WHAT YOU WILL DO:
Repeat exactly the lines of the records below, starting at the line containing "FIGURE 2 | Means" and ending at the line containing "Figure 1. Research graph.". Leave the pictures out.

THE DATA:
━━━━━━━━━━

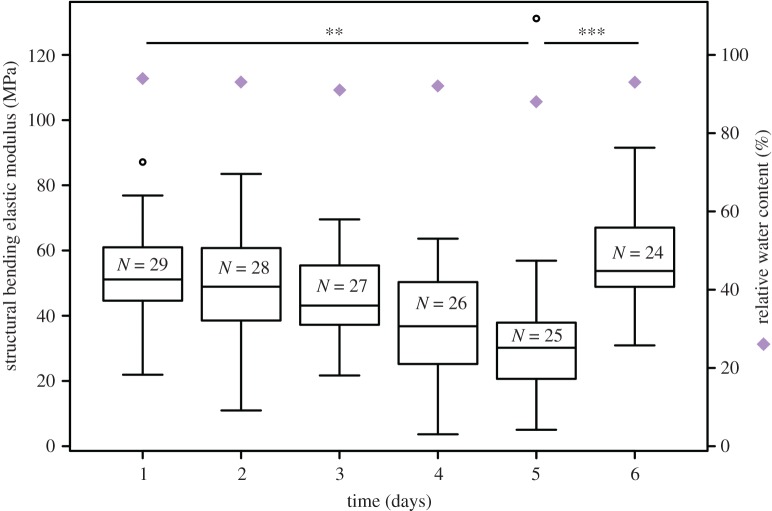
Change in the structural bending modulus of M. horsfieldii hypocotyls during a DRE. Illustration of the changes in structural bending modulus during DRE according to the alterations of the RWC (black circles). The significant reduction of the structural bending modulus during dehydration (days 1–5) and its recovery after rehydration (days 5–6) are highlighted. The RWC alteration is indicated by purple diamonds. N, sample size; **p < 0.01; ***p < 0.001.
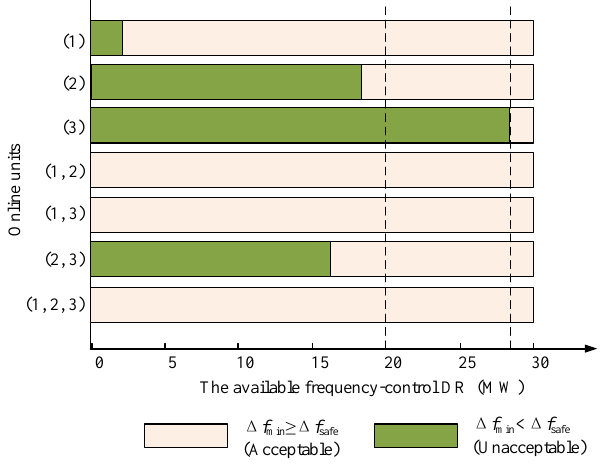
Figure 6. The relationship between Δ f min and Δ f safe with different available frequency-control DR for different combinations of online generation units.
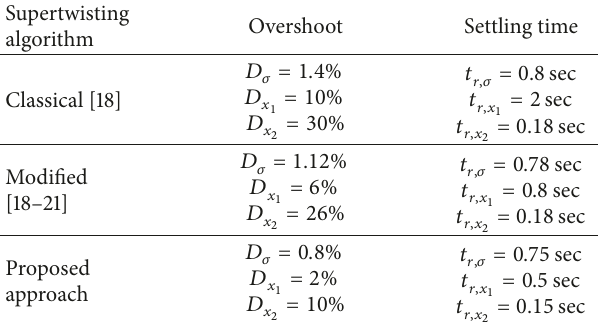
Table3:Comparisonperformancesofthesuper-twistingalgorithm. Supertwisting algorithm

━━━━━━━━━━

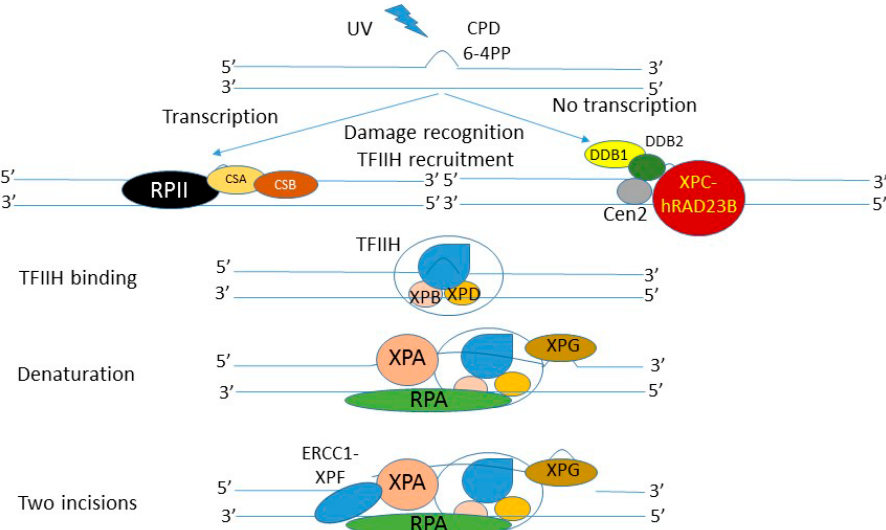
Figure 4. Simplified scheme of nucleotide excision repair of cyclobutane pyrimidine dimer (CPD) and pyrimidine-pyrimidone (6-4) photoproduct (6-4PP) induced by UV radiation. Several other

━━━━━━━━━━

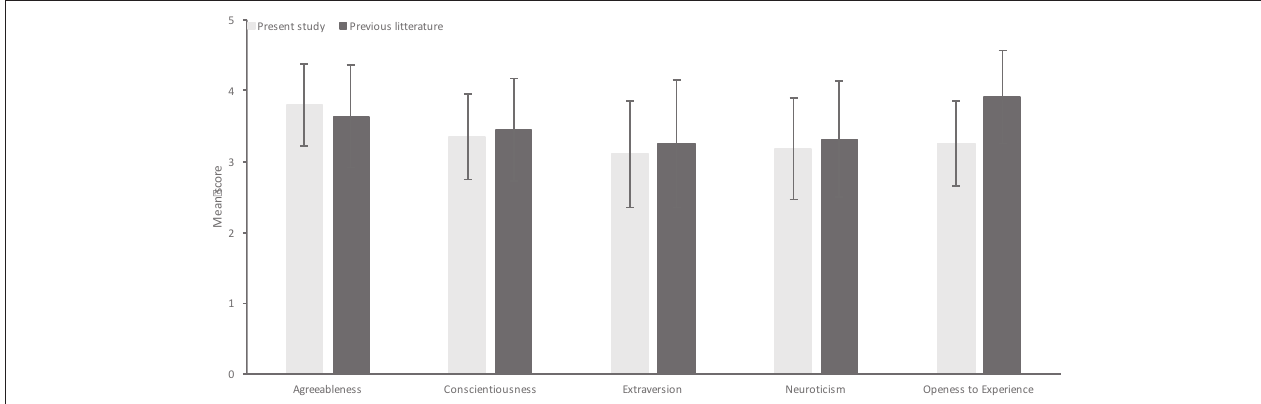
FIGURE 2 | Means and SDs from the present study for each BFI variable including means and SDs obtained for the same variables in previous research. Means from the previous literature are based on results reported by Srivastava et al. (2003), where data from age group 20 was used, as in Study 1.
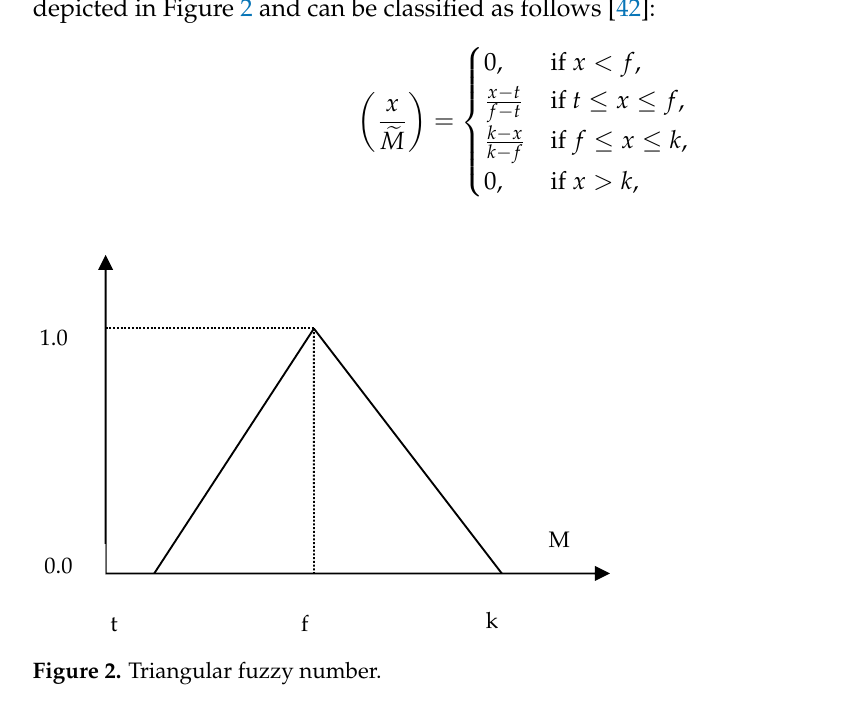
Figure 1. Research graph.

━━━━━━━━━━

TASK RESULT:
FIGURE 2 | Means and SDs from the present study for each BFI variable including means and SDs obtained for the same variables in previous research. Means from the previous literature are based on results reported by Srivastava et al. (2003), where data from age group 20 was used, as in Study 1.
Figure 1. Research graph.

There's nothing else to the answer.